Le Lettere a Valentinov, forse la parte più innovativa nel lavoro di Frasca oltre che la sezione di apertura, si arrovellano attorno a questo punto. Cercano di dare contezza di un secolo, il Novecento, che parte con l’arenarsi delle avanguardie storiche («l’inerzia progressiva» di cui dice Frasca) e arriva alla restaurazione di qualcosa che subiamo passivamente: «una società ferocemente iniqua e diseguale».

Nel loro muoversi in maniera disarticolata dal 20 agosto 1997 («più un biglietto che contiene una dedica») al 30 novembre 2021, transitando per un prossimo futuro (il 12 ottobre 2027) e per un passato che doveva segnare uno o più “futuri diversi” da quanto ora testiamo, dallo sbarco sulla Luna al 1918 al 1935 ecc., tutte loro concorrono a indicare, crediamo, “le radici del male” odierno.

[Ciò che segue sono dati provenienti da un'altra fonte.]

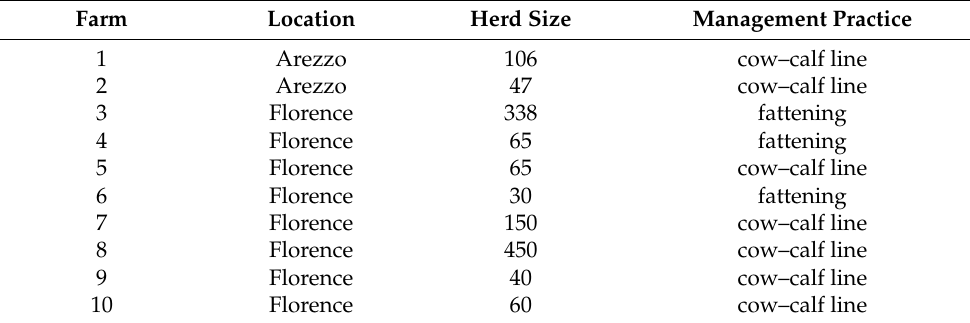
Table 1. Characteristics of the farms included in the study .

Attenzione, non quello assoluto, bensì «quello scarto nel corso della storia, magari persino inavvertito al suo accadere, che è come se avesse deviato la direzione del mondo incanalandolo verso il suo “secolo breve”» come precisa Frasca. «Perché nessuno alla fine del XIX secolo, neanche il meno rassegnato fra i reazionari, si sarebbe atteso altro dal futuro che un inevitabile miglioramento, soprattutto nelle condizioni elementari d’esistenza di ogni essere umano, e nei termini di una sempre più perseguita uguaglianza fra i cittadini e fra i popoli. E invece d’un tratto, in un preciso momento del secolo successivo, è come se ci fossimo ritrovati su un altro ramo della storia, inizialmente solo un po’ discosto da quello in apparenza ancora percorso, e via via sempre più divergente, che ci ha condotto infine in un mondo del tutto diverso».

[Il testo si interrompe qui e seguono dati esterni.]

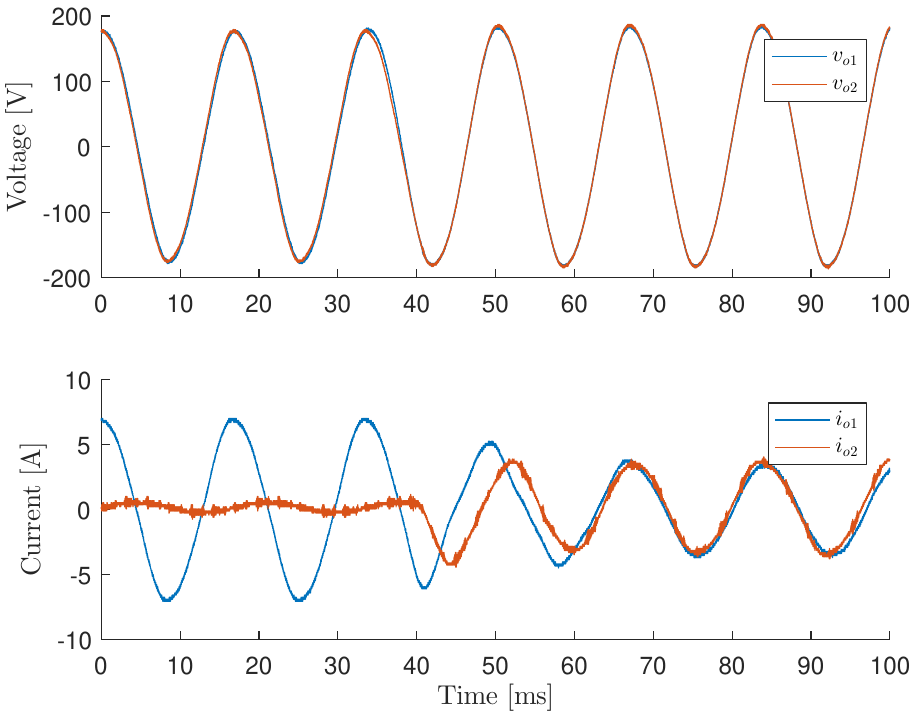
Figure 15. Connection of the second inverter in the microgrid. As seen in Figure 15, current i o 2 quickly synchronizes with i o 1 . In addition, a soft transient is achieved due to the pre-synchronization procedure. The difference between i o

Indirizzare le missive a Valentinov è perciò un pretesto congruo per ragionare sul nostro oggi, facendo risuonare fra loro eventi, fatti, concetti che portano Frasca a realizzare il parallelo metaforico tra fallimento rivoluzionario e quarantena del nostro mondo. Qualcosa che era già fra noi, quindi, prima ancora che il nostro orecchio, la nostra mente la vedessero, non comprendendola. Prima che tutti noi la sperimentassimo, sempre e comunque senza comprenderla.

Composto da dieci sezioni, più due ghost track, Lettere a Valentinov è una constatazione del danno, un portarlo alla superficie del ragionamento mettendo in gioco il proprio vissuto di memorie e di affettività (politica?). Per fare questo Frasca allarga il proprio raggio di azione prosa poetica a piccoli ma densi interventi in poesia. Fra di essi spicca l’agglomerato delle undici composizioni raccolte sotto il titolo profetico di Quarantena. Rilasciate una all’anno, dal 2012 al 2022, riprendono la dichiarazione dell’autore di non voler pubblicare una silloge definitiva dopo l’uscita di Rimi, nel 2013. Ai nostri occhi appaiono vicine alla scelta di Roberto Roversi, quando decise di abbandonare l’editoria ufficiale e restare libero proprietario del suo lavoro poetico, disseminandolo ovunque, ma solo quando e come era sua intenzione.